§ **Instructions to follow**
Where an image occurs, skip it and print the rest of the records verbatim.

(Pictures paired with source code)
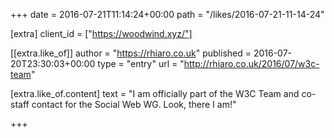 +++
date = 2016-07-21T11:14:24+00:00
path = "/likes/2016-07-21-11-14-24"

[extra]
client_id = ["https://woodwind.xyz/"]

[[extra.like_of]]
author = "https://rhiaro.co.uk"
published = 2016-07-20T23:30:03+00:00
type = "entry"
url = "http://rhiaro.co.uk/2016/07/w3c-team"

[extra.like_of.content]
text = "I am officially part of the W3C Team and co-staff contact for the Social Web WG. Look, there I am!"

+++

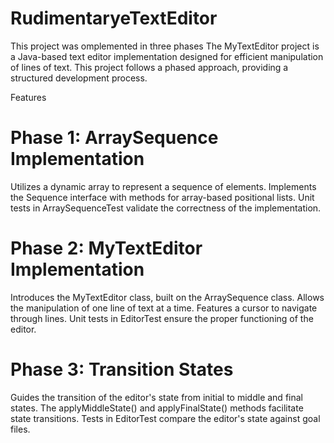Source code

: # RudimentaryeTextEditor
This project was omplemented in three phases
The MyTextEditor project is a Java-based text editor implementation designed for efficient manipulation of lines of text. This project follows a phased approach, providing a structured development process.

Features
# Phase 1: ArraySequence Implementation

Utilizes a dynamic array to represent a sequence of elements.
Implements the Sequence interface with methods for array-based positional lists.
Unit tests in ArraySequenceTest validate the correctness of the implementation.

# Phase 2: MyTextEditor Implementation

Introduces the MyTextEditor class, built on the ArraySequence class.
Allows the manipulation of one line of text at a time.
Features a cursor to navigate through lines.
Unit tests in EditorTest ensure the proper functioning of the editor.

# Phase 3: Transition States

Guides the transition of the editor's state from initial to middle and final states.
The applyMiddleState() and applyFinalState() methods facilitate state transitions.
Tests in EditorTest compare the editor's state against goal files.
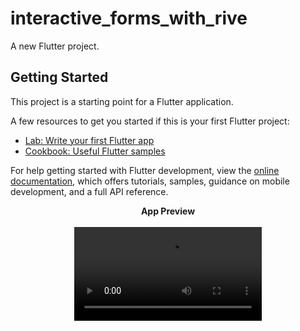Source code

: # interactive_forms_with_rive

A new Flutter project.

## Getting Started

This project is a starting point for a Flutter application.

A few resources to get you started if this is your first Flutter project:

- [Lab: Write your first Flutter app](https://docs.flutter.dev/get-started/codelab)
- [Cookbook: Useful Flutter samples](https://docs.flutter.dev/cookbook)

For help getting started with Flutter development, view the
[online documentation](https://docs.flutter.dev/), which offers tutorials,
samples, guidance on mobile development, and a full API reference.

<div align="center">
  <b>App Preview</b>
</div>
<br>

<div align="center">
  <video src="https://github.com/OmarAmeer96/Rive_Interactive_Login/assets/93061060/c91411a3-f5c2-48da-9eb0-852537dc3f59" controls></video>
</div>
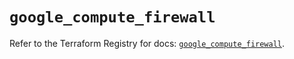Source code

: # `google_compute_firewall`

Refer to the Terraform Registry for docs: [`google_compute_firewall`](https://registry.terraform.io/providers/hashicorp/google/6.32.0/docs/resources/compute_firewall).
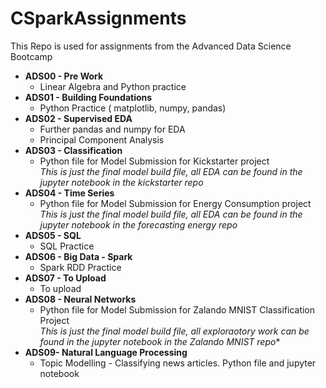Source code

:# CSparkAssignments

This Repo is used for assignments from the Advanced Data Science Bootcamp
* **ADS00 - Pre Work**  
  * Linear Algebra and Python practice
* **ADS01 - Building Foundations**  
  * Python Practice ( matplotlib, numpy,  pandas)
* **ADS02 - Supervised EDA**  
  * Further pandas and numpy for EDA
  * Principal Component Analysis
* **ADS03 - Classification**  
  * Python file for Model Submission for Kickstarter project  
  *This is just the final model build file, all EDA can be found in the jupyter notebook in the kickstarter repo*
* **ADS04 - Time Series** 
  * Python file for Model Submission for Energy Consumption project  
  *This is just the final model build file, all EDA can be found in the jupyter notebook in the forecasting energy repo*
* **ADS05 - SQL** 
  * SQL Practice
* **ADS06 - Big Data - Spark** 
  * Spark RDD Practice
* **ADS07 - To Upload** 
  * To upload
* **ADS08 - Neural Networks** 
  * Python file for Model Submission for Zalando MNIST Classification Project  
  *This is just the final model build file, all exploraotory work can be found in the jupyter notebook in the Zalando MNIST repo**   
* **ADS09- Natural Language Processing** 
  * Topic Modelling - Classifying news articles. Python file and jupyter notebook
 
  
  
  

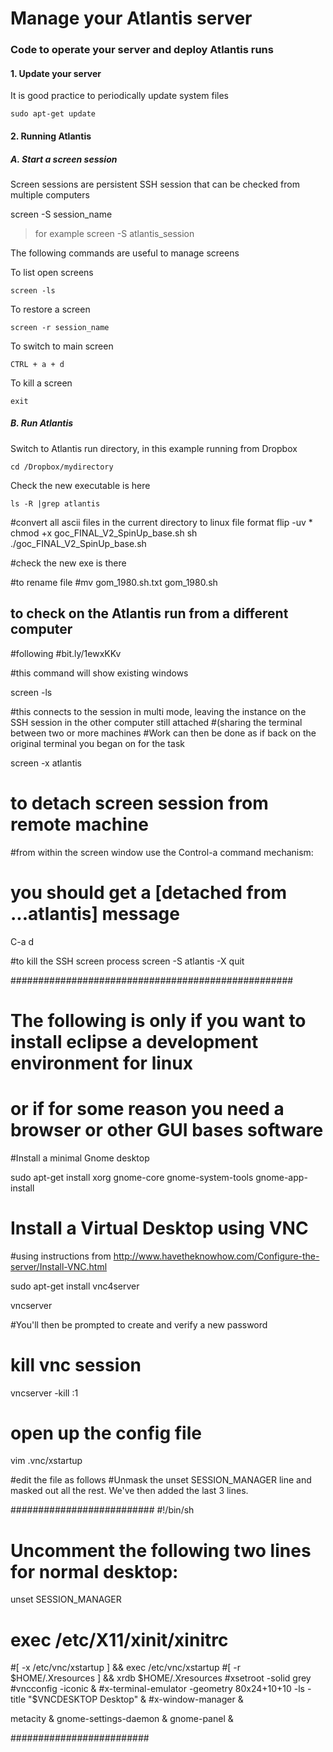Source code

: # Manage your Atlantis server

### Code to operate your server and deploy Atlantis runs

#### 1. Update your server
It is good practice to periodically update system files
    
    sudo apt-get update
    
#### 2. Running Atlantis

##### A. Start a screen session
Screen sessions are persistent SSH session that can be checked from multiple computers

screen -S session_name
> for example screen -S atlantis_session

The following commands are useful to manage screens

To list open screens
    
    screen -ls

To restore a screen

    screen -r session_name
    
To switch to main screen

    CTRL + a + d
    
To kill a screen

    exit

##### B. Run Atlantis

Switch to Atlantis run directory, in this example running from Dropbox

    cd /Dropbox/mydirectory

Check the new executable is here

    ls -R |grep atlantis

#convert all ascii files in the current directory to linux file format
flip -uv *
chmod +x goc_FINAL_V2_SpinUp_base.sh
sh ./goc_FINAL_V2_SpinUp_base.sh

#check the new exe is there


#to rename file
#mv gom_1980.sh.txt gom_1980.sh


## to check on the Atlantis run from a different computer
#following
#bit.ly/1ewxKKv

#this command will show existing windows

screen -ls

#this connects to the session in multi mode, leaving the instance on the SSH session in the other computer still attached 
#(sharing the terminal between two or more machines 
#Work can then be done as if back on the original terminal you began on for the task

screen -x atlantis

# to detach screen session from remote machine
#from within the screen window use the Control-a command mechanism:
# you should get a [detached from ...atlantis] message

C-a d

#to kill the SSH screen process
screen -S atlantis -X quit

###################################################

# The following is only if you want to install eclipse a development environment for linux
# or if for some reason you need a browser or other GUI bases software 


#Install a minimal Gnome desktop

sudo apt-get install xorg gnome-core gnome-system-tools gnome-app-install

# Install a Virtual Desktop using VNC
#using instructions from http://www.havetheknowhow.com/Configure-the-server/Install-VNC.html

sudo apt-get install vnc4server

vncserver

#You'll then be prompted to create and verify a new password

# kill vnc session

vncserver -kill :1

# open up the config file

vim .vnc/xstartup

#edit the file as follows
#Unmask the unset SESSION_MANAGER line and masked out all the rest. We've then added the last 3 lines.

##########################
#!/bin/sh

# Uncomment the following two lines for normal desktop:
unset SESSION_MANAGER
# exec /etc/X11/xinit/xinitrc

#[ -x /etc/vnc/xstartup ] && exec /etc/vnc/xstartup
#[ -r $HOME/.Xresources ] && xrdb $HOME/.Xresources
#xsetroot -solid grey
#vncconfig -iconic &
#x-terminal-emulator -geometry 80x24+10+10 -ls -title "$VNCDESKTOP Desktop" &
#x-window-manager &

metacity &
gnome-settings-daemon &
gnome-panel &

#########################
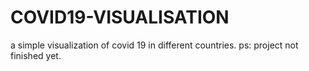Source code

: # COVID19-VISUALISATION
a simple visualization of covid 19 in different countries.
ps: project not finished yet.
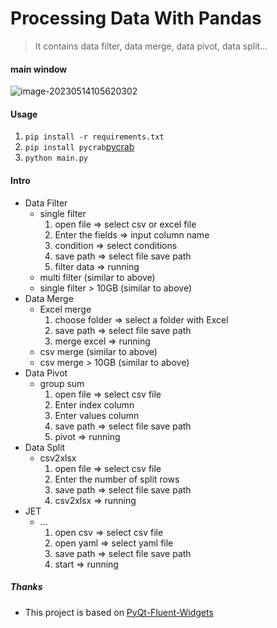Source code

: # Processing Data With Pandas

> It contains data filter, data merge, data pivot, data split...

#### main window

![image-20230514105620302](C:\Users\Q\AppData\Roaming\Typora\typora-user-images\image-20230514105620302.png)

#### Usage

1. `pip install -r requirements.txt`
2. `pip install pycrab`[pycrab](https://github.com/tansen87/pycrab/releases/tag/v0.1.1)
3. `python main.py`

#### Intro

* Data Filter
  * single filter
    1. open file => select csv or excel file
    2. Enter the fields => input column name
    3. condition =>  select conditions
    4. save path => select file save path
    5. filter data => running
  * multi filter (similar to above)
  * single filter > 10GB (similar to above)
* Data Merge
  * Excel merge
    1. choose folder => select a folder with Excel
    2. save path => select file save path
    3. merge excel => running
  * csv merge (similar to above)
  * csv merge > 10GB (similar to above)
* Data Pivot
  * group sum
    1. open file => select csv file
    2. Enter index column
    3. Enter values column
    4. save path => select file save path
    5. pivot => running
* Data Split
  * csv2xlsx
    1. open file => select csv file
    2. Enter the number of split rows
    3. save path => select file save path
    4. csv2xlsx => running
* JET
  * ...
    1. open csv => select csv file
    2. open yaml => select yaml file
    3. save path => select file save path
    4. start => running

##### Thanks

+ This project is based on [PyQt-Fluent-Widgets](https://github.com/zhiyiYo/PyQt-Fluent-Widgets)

§ **Response below**
 +++
date = 2016-07-21T11:14:24+00:00
path = "/likes/2016-07-21-11-14-24"

[extra]
client_id = ["https://woodwind.xyz/"]

[[extra.like_of]]
author = "https://rhiaro.co.uk"
published = 2016-07-20T23:30:03+00:00
type = "entry"
url = "http://rhiaro.co.uk/2016/07/w3c-team"

[extra.like_of.content]
text = "I am officially part of the W3C Team and co-staff contact for the Social Web WG. Look, there I am!"

+++

Source code

: # RudimentaryeTextEditor
This project was omplemented in three phases
The MyTextEditor project is a Java-based text editor implementation designed for efficient manipulation of lines of text. This project follows a phased approach, providing a structured development process.

Features
# Phase 1: ArraySequence Implementation

Utilizes a dynamic array to represent a sequence of elements.
Implements the Sequence interface with methods for array-based positional lists.
Unit tests in ArraySequenceTest validate the correctness of the implementation.

# Phase 2: MyTextEditor Implementation

Introduces the MyTextEditor class, built on the ArraySequence class.
Allows the manipulation of one line of text at a time.
Features a cursor to navigate through lines.
Unit tests in EditorTest ensure the proper functioning of the editor.

# Phase 3: Transition States

Guides the transition of the editor's state from initial to middle and final states.
The applyMiddleState() and applyFinalState() methods facilitate state transitions.
Tests in EditorTest compare the editor's state against goal files.
Source code

: # interactive_forms_with_rive

A new Flutter project.

## Getting Started

This project is a starting point for a Flutter application.

A few resources to get you started if this is your first Flutter project:

- [Lab: Write your first Flutter app](https://docs.flutter.dev/get-started/codelab)
- [Cookbook: Useful Flutter samples](https://docs.flutter.dev/cookbook)

For help getting started with Flutter development, view the
[online documentation](https://docs.flutter.dev/), which offers tutorials,
samples, guidance on mobile development, and a full API reference.

<div align="center">
  <b>App Preview</b>
</div>
<br>

<div align="center">
  <video src="https://github.com/OmarAmeer96/Rive_Interactive_Login/assets/93061060/c91411a3-f5c2-48da-9eb0-852537dc3f59" controls></video>
</div>
Source code

: # `google_compute_firewall`

Refer to the Terraform Registry for docs: [`google_compute_firewall`](https://registry.terraform.io/providers/hashicorp/google/6.32.0/docs/resources/compute_firewall).
Source code

:# CSparkAssignments

This Repo is used for assignments from the Advanced Data Science Bootcamp
* **ADS00 - Pre Work**  
  * Linear Algebra and Python practice
* **ADS01 - Building Foundations**  
  * Python Practice ( matplotlib, numpy,  pandas)
* **ADS02 - Supervised EDA**  
  * Further pandas and numpy for EDA
  * Principal Component Analysis
* **ADS03 - Classification**  
  * Python file for Model Submission for Kickstarter project  
  *This is just the final model build file, all EDA can be found in the jupyter notebook in the kickstarter repo*
* **ADS04 - Time Series** 
  * Python file for Model Submission for Energy Consumption project  
  *This is just the final model build file, all EDA can be found in the jupyter notebook in the forecasting energy repo*
* **ADS05 - SQL** 
  * SQL Practice
* **ADS06 - Big Data - Spark** 
  * Spark RDD Practice
* **ADS07 - To Upload** 
  * To upload
* **ADS08 - Neural Networks** 
  * Python file for Model Submission for Zalando MNIST Classification Project  
  *This is just the final model build file, all exploraotory work can be found in the jupyter notebook in the Zalando MNIST repo**   
* **ADS09- Natural Language Processing** 
  * Topic Modelling - Classifying news articles. Python file and jupyter notebook
 
  
  
  

Source code

: # Manage your Atlantis server

### Code to operate your server and deploy Atlantis runs

#### 1. Update your server
It is good practice to periodically update system files
    
    sudo apt-get update
    
#### 2. Running Atlantis

##### A. Start a screen session
Screen sessions are persistent SSH session that can be checked from multiple computers

screen -S session_name
> for example screen -S atlantis_session

The following commands are useful to manage screens

To list open screens
    
    screen -ls

To restore a screen

    screen -r session_name
    
To switch to main screen

    CTRL + a + d
    
To kill a screen

    exit

##### B. Run Atlantis

Switch to Atlantis run directory, in this example running from Dropbox

    cd /Dropbox/mydirectory

Check the new executable is here

    ls -R |grep atlantis

#convert all ascii files in the current directory to linux file format
flip -uv *
chmod +x goc_FINAL_V2_SpinUp_base.sh
sh ./goc_FINAL_V2_SpinUp_base.sh

#check the new exe is there


#to rename file
#mv gom_1980.sh.txt gom_1980.sh


## to check on the Atlantis run from a different computer
#following
#bit.ly/1ewxKKv

#this command will show existing windows

screen -ls

#this connects to the session in multi mode, leaving the instance on the SSH session in the other computer still attached 
#(sharing the terminal between two or more machines 
#Work can then be done as if back on the original terminal you began on for the task

screen -x atlantis

# to detach screen session from remote machine
#from within the screen window use the Control-a command mechanism:
# you should get a [detached from ...atlantis] message

C-a d

#to kill the SSH screen process
screen -S atlantis -X quit

###################################################

# The following is only if you want to install eclipse a development environment for linux
# or if for some reason you need a browser or other GUI bases software 


#Install a minimal Gnome desktop

sudo apt-get install xorg gnome-core gnome-system-tools gnome-app-install

# Install a Virtual Desktop using VNC
#using instructions from http://www.havetheknowhow.com/Configure-the-server/Install-VNC.html

sudo apt-get install vnc4server

vncserver

#You'll then be prompted to create and verify a new password

# kill vnc session

vncserver -kill :1

# open up the config file

vim .vnc/xstartup

#edit the file as follows
#Unmask the unset SESSION_MANAGER line and masked out all the rest. We've then added the last 3 lines.

##########################
#!/bin/sh

# Uncomment the following two lines for normal desktop:
unset SESSION_MANAGER
# exec /etc/X11/xinit/xinitrc

#[ -x /etc/vnc/xstartup ] && exec /etc/vnc/xstartup
#[ -r $HOME/.Xresources ] && xrdb $HOME/.Xresources
#xsetroot -solid grey
#vncconfig -iconic &
#x-terminal-emulator -geometry 80x24+10+10 -ls -title "$VNCDESKTOP Desktop" &
#x-window-manager &

metacity &
gnome-settings-daemon &
gnome-panel &

#########################
Source code

: # COVID19-VISUALISATION
a simple visualization of covid 19 in different countries.
ps: project not finished yet.
Source code

: # Processing Data With Pandas

> It contains data filter, data merge, data pivot, data split...

#### main window

![image-20230514105620302](C:\Users\Q\AppData\Roaming\Typora\typora-user-images\image-20230514105620302.png)

#### Usage

1. `pip install -r requirements.txt`
2. `pip install pycrab`[pycrab](https://github.com/tansen87/pycrab/releases/tag/v0.1.1)
3. `python main.py`

#### Intro

* Data Filter
  * single filter
    1. open file => select csv or excel file
    2. Enter the fields => input column name
    3. condition =>  select conditions
    4. save path => select file save path
    5. filter data => running
  * multi filter (similar to above)
  * single filter > 10GB (similar to above)
* Data Merge
  * Excel merge
    1. choose folder => select a folder with Excel
    2. save path => select file save path
    3. merge excel => running
  * csv merge (similar to above)
  * csv merge > 10GB (similar to above)
* Data Pivot
  * group sum
    1. open file => select csv file
    2. Enter index column
    3. Enter values column
    4. save path => select file save path
    5. pivot => running
* Data Split
  * csv2xlsx
    1. open file => select csv file
    2. Enter the number of split rows
    3. save path => select file save path
    4. csv2xlsx => running
* JET
  * ...
    1. open csv => select csv file
    2. open yaml => select yaml file
    3. save path => select file save path
    4. start => running

##### Thanks

+ This project is based on [PyQt-Fluent-Widgets](https://github.com/zhiyiYo/PyQt-Fluent-Widgets)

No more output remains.